Next, Japanese doctors love taking your blood (further confirming my theory that all doctors are secretly vampires) so expect to get pricked at least once. Again, depending on the type of treatment this might happen before or after you talked to the doctor but it is very likely to happen. The process of taking blood is pretty universal I think, the only stumbling block is when they ask you whether they can disinfect the area with an alcohol wipe first. Just say はい when you hear the word アルコール (a good idea in general if you are into that sort of stuff), or refuse if you are allergic.

Entering the lair

Now onto the really difficult stuff, the actual talking to the doctor. When you are called, you can proceed directly into the 診察室. Some people knock before they enter, but you do not have to. Unless you specifically go to a doctor that can speak English (or whatever language) and is advertised as such, it is best to expect that they can only speak Japanese. It is very important that you are able to express yourself properly, so the doctor can get a good idea of what is bothering you. If you cannot speak Japanese, best bring somebody who can.

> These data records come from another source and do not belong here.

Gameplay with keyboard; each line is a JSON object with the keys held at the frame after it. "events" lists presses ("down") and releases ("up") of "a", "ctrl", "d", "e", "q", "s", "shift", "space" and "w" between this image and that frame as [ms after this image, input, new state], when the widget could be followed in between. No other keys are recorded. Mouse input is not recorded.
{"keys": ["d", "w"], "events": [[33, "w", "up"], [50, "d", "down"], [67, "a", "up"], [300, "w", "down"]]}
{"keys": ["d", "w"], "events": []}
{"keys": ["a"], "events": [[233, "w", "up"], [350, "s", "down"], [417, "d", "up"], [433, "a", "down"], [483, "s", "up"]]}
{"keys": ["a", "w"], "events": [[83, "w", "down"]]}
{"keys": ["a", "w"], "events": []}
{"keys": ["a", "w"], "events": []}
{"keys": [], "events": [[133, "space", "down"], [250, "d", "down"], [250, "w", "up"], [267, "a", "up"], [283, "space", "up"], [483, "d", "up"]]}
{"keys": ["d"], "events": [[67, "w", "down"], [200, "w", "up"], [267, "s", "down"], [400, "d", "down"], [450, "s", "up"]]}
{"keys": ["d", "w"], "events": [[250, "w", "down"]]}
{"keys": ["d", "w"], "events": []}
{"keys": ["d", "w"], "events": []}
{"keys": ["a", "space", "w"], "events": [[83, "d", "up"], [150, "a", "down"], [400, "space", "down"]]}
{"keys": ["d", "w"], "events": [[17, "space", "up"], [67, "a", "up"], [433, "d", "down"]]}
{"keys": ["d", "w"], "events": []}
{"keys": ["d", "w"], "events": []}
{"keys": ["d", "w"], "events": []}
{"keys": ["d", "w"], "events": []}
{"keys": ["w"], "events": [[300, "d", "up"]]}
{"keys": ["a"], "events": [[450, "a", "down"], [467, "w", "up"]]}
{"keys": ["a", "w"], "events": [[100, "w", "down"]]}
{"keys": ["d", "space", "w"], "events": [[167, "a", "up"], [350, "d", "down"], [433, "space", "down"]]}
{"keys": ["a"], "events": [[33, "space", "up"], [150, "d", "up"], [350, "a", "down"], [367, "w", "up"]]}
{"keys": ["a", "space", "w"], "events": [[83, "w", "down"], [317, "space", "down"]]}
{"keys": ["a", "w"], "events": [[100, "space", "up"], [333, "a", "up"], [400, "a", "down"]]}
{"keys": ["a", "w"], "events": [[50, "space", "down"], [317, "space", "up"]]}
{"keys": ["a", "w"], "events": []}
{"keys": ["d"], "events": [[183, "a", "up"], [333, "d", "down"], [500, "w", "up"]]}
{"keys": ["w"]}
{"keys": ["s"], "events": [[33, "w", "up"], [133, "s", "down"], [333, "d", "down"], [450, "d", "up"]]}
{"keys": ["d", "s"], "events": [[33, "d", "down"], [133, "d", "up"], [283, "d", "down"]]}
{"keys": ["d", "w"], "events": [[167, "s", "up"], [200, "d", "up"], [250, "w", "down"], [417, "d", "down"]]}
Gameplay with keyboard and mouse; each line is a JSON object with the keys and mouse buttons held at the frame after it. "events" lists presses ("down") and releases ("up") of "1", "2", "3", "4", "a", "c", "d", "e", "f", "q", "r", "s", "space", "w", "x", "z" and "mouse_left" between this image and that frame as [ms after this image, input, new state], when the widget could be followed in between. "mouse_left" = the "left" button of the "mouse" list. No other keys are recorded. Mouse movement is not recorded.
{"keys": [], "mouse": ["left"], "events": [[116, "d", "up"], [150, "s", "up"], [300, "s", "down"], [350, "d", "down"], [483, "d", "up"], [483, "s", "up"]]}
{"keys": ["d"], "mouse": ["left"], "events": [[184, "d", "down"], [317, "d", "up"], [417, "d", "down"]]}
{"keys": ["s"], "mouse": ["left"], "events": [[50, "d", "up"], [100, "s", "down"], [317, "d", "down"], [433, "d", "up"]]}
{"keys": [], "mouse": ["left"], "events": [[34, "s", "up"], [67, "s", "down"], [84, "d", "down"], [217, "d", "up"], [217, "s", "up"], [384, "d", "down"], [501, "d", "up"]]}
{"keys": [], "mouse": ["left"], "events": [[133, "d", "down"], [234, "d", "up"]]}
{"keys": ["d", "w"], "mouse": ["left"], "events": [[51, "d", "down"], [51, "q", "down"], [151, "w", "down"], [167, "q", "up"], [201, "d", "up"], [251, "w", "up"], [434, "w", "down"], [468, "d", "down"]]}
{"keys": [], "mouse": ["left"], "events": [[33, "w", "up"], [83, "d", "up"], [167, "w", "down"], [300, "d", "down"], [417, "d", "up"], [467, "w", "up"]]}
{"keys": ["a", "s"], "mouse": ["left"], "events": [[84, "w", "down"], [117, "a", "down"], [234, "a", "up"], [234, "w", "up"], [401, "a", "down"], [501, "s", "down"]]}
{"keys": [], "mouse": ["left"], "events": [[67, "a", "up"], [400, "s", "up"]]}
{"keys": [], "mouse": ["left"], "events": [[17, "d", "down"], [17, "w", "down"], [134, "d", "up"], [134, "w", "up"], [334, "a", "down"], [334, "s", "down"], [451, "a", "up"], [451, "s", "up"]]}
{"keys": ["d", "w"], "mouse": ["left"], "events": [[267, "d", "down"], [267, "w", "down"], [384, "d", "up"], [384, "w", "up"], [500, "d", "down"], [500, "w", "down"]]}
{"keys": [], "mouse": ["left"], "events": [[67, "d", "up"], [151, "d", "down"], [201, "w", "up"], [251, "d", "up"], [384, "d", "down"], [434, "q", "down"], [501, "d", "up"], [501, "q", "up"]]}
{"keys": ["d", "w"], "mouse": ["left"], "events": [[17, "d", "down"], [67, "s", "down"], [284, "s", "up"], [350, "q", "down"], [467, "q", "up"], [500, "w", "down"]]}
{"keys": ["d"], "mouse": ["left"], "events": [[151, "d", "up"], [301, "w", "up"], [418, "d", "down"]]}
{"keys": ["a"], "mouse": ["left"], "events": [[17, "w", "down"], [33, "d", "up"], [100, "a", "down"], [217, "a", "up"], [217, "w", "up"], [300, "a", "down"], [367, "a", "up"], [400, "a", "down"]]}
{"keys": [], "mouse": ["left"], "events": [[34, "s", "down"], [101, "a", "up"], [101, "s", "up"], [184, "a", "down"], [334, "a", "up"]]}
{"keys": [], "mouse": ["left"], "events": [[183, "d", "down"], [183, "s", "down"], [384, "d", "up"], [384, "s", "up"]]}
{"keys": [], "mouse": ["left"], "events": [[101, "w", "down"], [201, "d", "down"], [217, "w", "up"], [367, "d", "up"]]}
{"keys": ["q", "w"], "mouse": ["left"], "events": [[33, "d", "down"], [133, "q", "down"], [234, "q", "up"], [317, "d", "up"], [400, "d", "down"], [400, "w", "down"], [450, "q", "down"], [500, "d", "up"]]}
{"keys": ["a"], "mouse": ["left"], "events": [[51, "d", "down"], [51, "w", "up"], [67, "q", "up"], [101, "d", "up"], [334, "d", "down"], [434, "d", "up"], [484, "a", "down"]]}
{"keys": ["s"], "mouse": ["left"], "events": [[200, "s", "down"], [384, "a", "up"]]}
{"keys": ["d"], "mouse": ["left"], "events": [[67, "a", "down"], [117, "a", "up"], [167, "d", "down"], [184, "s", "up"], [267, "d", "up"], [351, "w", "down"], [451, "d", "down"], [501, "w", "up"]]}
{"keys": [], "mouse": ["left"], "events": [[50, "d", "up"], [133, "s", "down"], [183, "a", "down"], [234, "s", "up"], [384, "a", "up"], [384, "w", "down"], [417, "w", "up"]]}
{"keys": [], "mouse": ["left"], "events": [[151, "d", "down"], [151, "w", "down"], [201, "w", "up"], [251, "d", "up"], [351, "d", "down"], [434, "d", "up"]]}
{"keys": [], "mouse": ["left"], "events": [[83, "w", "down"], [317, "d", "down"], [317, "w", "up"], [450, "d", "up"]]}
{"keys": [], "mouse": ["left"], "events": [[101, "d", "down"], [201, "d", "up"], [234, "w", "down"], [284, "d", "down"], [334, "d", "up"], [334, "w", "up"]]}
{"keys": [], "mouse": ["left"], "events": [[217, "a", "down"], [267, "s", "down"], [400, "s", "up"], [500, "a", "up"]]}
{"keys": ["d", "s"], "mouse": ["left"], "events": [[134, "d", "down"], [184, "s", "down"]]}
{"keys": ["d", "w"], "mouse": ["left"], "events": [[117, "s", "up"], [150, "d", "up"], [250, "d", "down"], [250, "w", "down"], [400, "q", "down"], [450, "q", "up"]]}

During the interview, the doctor will try to diagnose as much as they can. Sometimes they might be able to tell what is wrong by simply looking at you. If more tests are necessary, you might have to go out and wait in the waiting room again until the tests can be performed. You will then be called to perform further tests until they can determine what they can do to help you, at which point they will call you into the 診察室 again and tell you as much. Generally, you will be given a thorough explanation of their findings and what they think is the best way to treat you. This often includes a boatload of pills and other medicines. Finally, you will be asked to go and wait in the waiting room while they process your payment.

Escaping the castle

Some people are want to leave, once the final consultation with the doctor is over but do not leave just yet. You still have to pay your 30% share of the costs. Simply go to the waiting room and wait until the receptionist calls for you. When paying, cash is often your best bet. Some clinics and hospitals may accept cashless payment, but from my experience most do not. If you do not have enough cash, it is generally acceptable to go to the next ATM and withdraw some (they have your info after all, should you decide to simply leg it). Make sure you double-check the receipt, I have been charged 60.000 Yen in the past when I should have been charged only 6.000. After you have paid, you will receive your prescription for your medication. Now you have almost made it.

The last step on your journey is to pick up your medication. Prescription medication is sold at the 薬局 (yakkyoku) and there are often several 薬局 in the vicinity of a clinic or hospital. You want to be on the lookout for the following sign: 処方せん受付 (shobousenuketsuke). This roughly translates to “We accept prescriptions” and is often displayed very prominently in front of the store. Go in, and present your prescription and insurance card first. Now comes another one of Japan’s peculiarities, the 薬手帳 (kusuritechou). This is a small booklet where all the prescription medication that you receive is logged. If you do not have one, they will make you one for free. If you forgot it, simply tell them, it’s no big deal. Also, you often have to fill out a カルテ again if it is your first time here. After that is done, it’s to waiting again. Once they have assembled all the medication you will be called and get the same explanation about the medications that you already got from the doctor. Then you pay and are finally free to go about your way.

That was quite the adventure, but I hope that it was useful to one or two of you out there. If you have any questions or concerns, feel free to leave me a comment or contact me via the contact form or social media. Have a good one and see you next week!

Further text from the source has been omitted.